Please rewrite the text of the entries below, replacing every "Santa Claus" with "Father Christmas" and leaving everything else unchanged.

Records for this task:

▼▼▼

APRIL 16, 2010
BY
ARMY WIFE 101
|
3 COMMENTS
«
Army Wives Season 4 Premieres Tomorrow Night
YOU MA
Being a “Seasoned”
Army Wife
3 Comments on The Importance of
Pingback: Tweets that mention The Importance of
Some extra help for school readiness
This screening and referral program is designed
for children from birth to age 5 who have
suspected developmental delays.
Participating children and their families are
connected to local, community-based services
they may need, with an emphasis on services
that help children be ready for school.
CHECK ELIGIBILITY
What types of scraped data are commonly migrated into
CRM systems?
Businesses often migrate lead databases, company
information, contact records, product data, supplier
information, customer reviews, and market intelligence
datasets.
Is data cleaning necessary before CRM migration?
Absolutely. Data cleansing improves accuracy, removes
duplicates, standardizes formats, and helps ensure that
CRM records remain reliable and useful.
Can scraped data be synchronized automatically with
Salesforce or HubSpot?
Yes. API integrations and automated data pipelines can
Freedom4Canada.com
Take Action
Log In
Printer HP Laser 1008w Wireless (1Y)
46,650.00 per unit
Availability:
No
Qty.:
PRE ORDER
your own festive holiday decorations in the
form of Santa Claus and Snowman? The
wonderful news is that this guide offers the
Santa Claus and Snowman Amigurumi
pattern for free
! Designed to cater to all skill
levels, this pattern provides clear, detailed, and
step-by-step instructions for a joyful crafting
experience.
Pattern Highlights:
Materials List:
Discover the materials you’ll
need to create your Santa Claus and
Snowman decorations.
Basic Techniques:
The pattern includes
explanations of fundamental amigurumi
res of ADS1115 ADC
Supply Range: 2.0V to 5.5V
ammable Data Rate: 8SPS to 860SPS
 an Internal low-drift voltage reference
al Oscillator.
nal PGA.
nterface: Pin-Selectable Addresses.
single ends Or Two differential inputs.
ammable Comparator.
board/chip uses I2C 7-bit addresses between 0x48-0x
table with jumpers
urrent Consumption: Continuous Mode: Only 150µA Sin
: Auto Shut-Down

▲▲▲

Answer section:
APRIL 16, 2010
BY
ARMY WIFE 101
|
3 COMMENTS
«
Army Wives Season 4 Premieres Tomorrow Night
YOU MA
Being a “Seasoned”
Army Wife
3 Comments on The Importance of
Pingback: Tweets that mention The Importance of
Some extra help for school readiness
This screening and referral program is designed
for children from birth to age 5 who have
suspected developmental delays.
Participating children and their families are
connected to local, community-based services
they may need, with an emphasis on services
that help children be ready for school.
CHECK ELIGIBILITY
What types of scraped data are commonly migrated into
CRM systems?
Businesses often migrate lead databases, company
information, contact records, product data, supplier
information, customer reviews, and market intelligence
datasets.
Is data cleaning necessary before CRM migration?
Absolutely. Data cleansing improves accuracy, removes
duplicates, standardizes formats, and helps ensure that
CRM records remain reliable and useful.
Can scraped data be synchronized automatically with
Salesforce or HubSpot?
Yes. API integrations and automated data pipelines can
Freedom4Canada.com
Take Action
Log In
Printer HP Laser 1008w Wireless (1Y)
46,650.00 per unit
Availability:
No
Qty.:
PRE ORDER
your own festive holiday decorations in the
form of Father Christmas and Snowman? The
wonderful news is that this guide offers the
Father Christmas and Snowman Amigurumi
pattern for free
! Designed to cater to all skill
levels, this pattern provides clear, detailed, and
step-by-step instructions for a joyful crafting
experience.
Pattern Highlights:
Materials List:
Discover the materials you’ll
need to create your Father Christmas and
Snowman decorations.
Basic Techniques:
The pattern includes
explanations of fundamental amigurumi
res of ADS1115 ADC
Supply Range: 2.0V to 5.5V
ammable Data Rate: 8SPS to 860SPS
 an Internal low-drift voltage reference
al Oscillator.
nal PGA.
nterface: Pin-Selectable Addresses.
single ends Or Two differential inputs.
ammable Comparator.
board/chip uses I2C 7-bit addresses between 0x48-0x
table with jumpers
urrent Consumption: Continuous Mode: Only 150µA Sin
: Auto Shut-Down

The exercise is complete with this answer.